JAKARTA, KOMPAS.com - Ketua Komisi IX DPR RI Ribka Tjiptaning menilai seluruh rumah sakit yang mundur dalam memberikan layanan kesehatan melalui Kartu Jakarta Sehat (KJS) sama dengan melanggar undang-undang. Ia menganggap keputusan mundur dari KJS dikarenakan rumah sakit lebih mengutamakan bisnis ketimbang memberikan layanan sosial.
Politikus PDI Perjuangan itu megnatakan, dalam Undang-Undang (UU) Kesehatan Pasal 191 ayat 1 dan 2, dikatakan bahwa rumah sakit tidak bisa menolak pasien atau meminta biaya administrasi di muka. Selain itu, rumah sakit juga dilarang memperjualbelikan darah dengan alasan apa pun.
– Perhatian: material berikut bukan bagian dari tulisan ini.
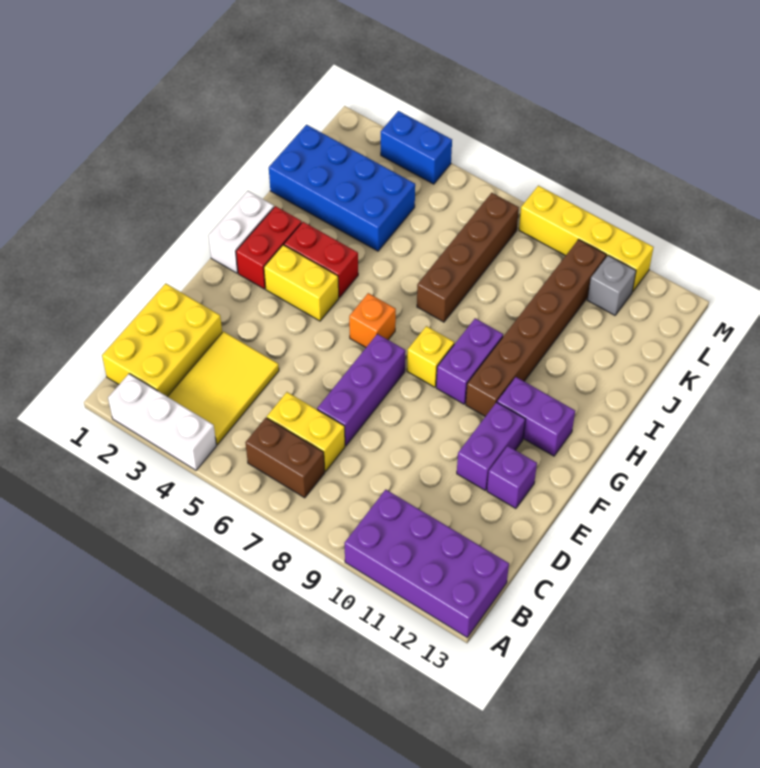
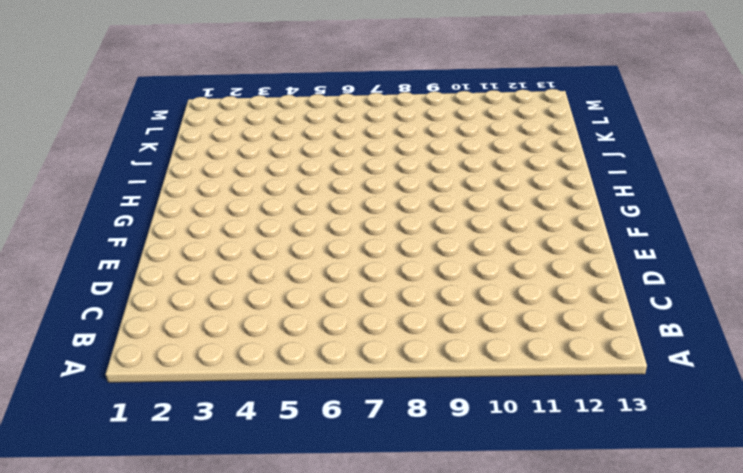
none -> white 1x3 brick [108,374,217,470]
none -> purple 2x4 brick [344,490,509,637]
none -> yellow 2x3 brick [102,284,222,397]

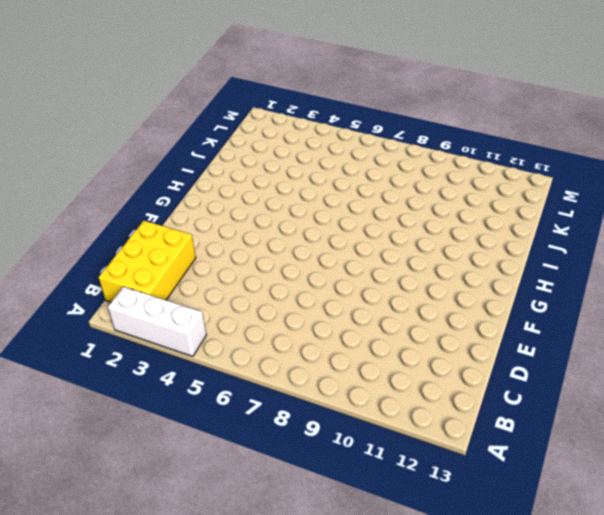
none -> purple 2x4 brick [344,490,509,637]
none -> yellow 2x3 tile [168,332,279,445]
none -> brown 1x2 brick [245,418,325,498]

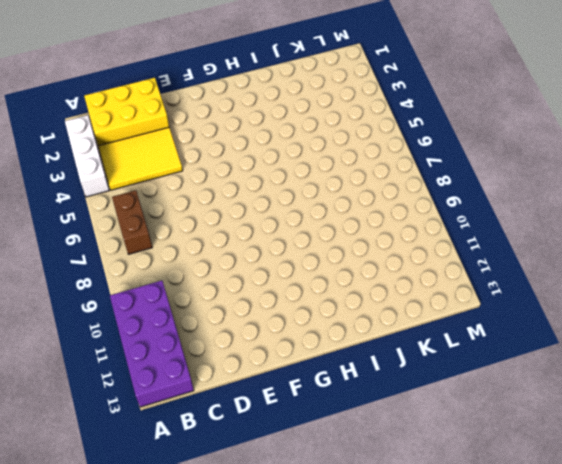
none -> yellow 1x2 brick [267,392,345,472]
none -> purple 1x3 brick [317,334,405,446]
none -> purple 1x2 brick [457,402,525,490]

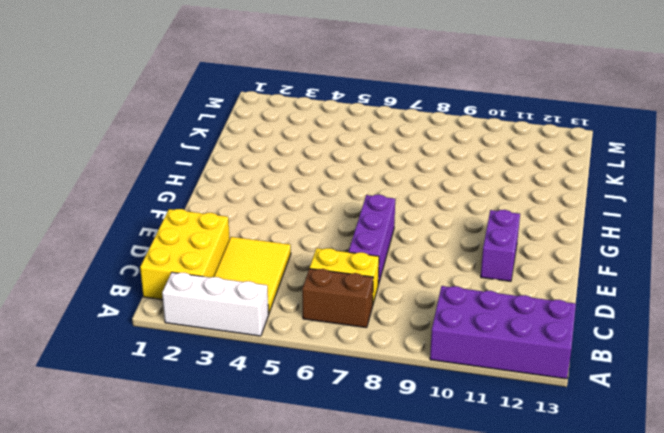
none -> purple 1x1 brick [487,446,537,509]
none -> white 1x2 brick [208,191,274,273]
none -> red 1x2 brick [236,206,302,289]

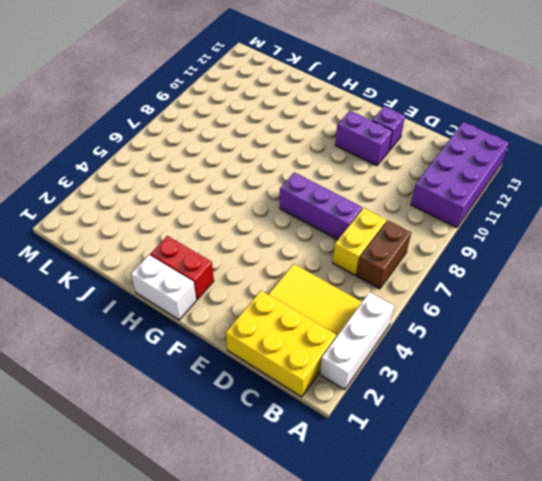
none -> yellow 1x2 brick [264,245,339,321]
none -> orange 1x1 brick [349,293,396,348]
none -> yellow 1x1 brick [407,326,454,387]

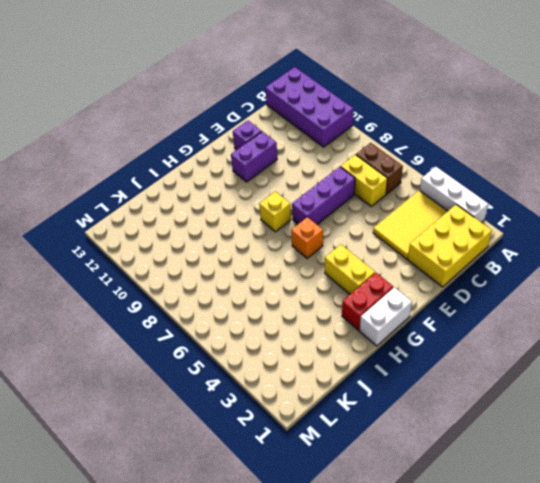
none -> purple 1x2 brick [436,318,503,404]
none -> brown 1x6 brick [466,240,606,417]
none -> purple 1x2 brick [497,377,575,456]

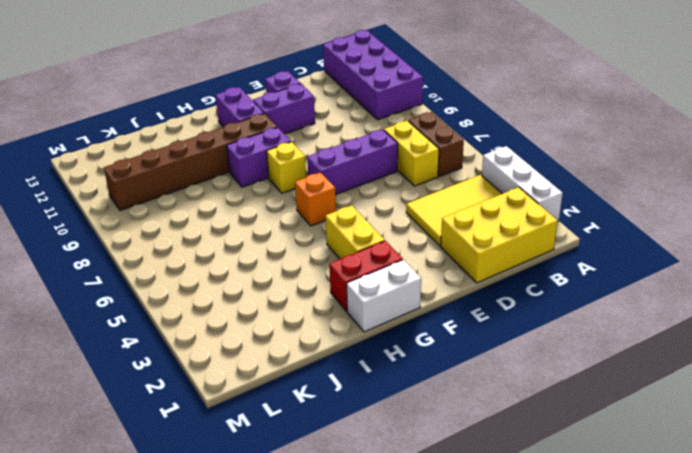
none -> red 1x2 brick [284,222,358,297]
none -> brown 1x4 brick [417,193,519,322]
none -> blue 2x4 brick [269,125,415,251]

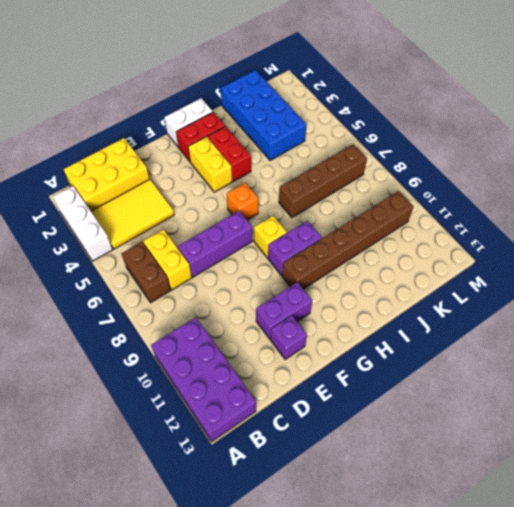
none -> purple 1x2 brick [497,377,575,456]
none -> grey 1x1 brick [587,255,636,315]
none -> blue 1x2 brick [381,111,452,184]

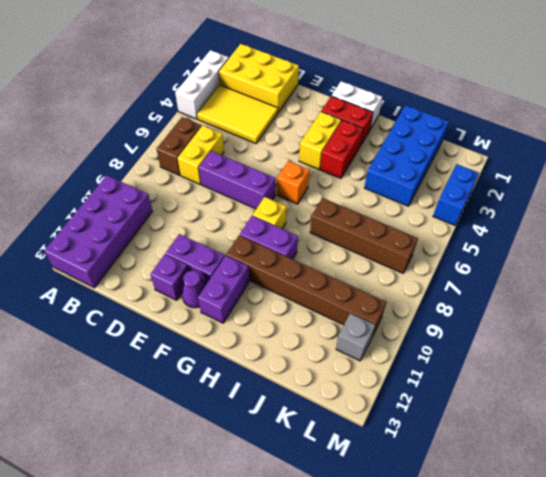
purple 1x1 cone [182,271,205,308] -> none
none -> yellow 1x4 brick [519,186,654,292]

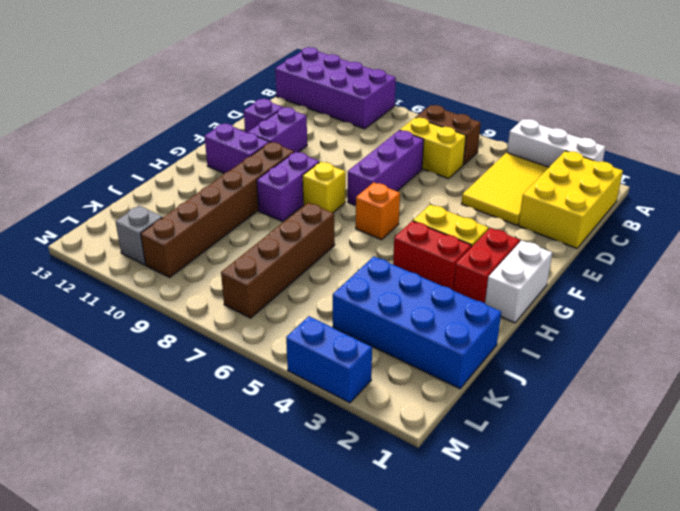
none -> yellow 1x4 brick [519,186,654,292]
"Jadi kalau rumah sakit menolak pasien dan meminta uang di depan, itu sudah melanggar UU Kesehatan," kata Ribka di Gedung DPR, Jakarta, Kamis (23/5/2013).
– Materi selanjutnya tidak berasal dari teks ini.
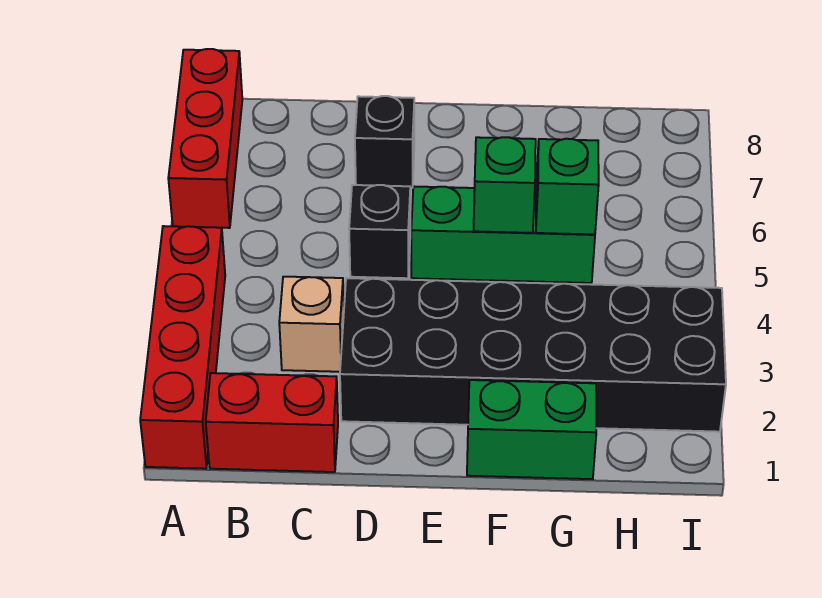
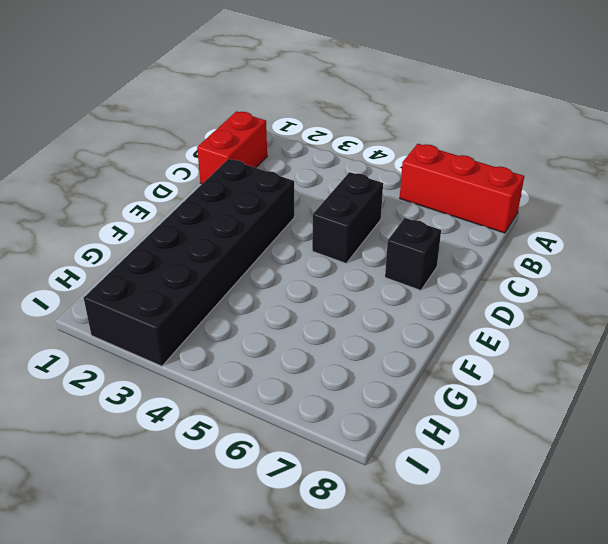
black 1x2 brick [312,172,383,263] -> black 1x1 brick [349,185,410,278]
none -> red 1x4 brick [140,226,225,469]
none -> tan 1x1 brick [279,277,344,372]

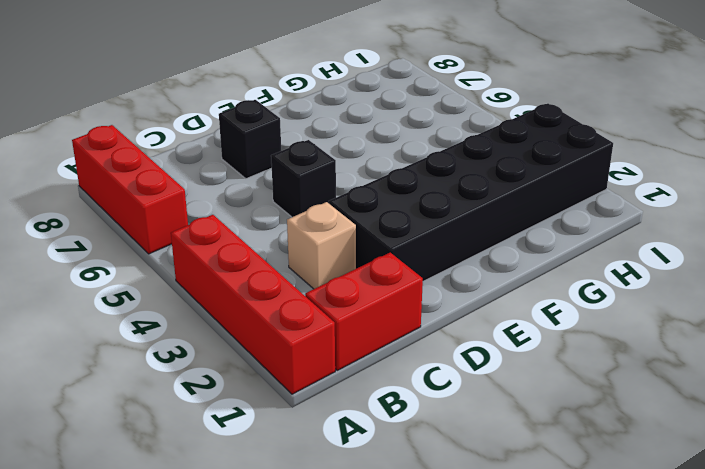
none -> green 1x3 brick [411,186,595,283]
none -> green 1x2 brick [467,380,596,479]

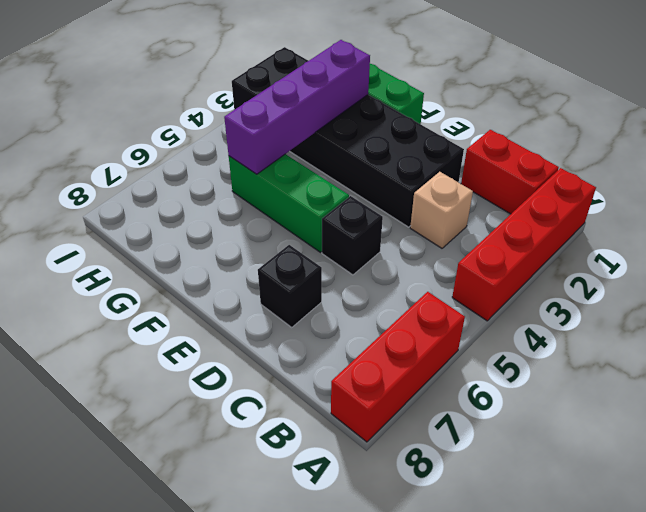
purple 1x4 brick [224,40,370,174] -> green 1x1 brick [536,139,599,234]
none -> green 1x1 brick [474,137,536,233]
Ribka menambahkan, dalam Undang-Undang Dasar 1945 Pasal 28 poin F juga diterangkan bahwa setiap warga negara berhak mendapatkan layanan hidup sehat yang tidak dibeda-bedakan. Atas dasar itu, ia mempertanyakan alasan yang melatarbelakangi belasan rumah sakit mundur dari KJS.
"Mundur dari KJS itu melanggar undang-undang," ujarnya.
Saat ini ada 16 rumah sakit yang keberatan mengikuti program KJS. Rumah sakit tersebut keberatan dengan tarif harga Indonesia Case Base Group (INA-CBG's) yang dikeluarkan PT Askes (Persero). Tarif yang diberlakukan berdasarkan sistem paket ini dinilai merugikan rumah sakit. Sebelumnya, model pembayaran klaim rumah sakit diberikan untuk setiap jenis pelayanan.
KJS merupakan salah satu program unggulan Gubernur DKI Jakarta Joko Widodo. Target utamanya adalah seluruh warga Ibu Kota yang masuk dalam kategori miskin. Untuk mendapatkan KJS, warga Jakarta hanya perlu mendaftar di puskesmas dengan menggunakan KTP dan kartu keluarga (KK). Selanjutnya, layanan kesehatan dimulai di puskesmas dan bisa dirujuk ke rawat inap kelas III bila diperlukan dan gratis.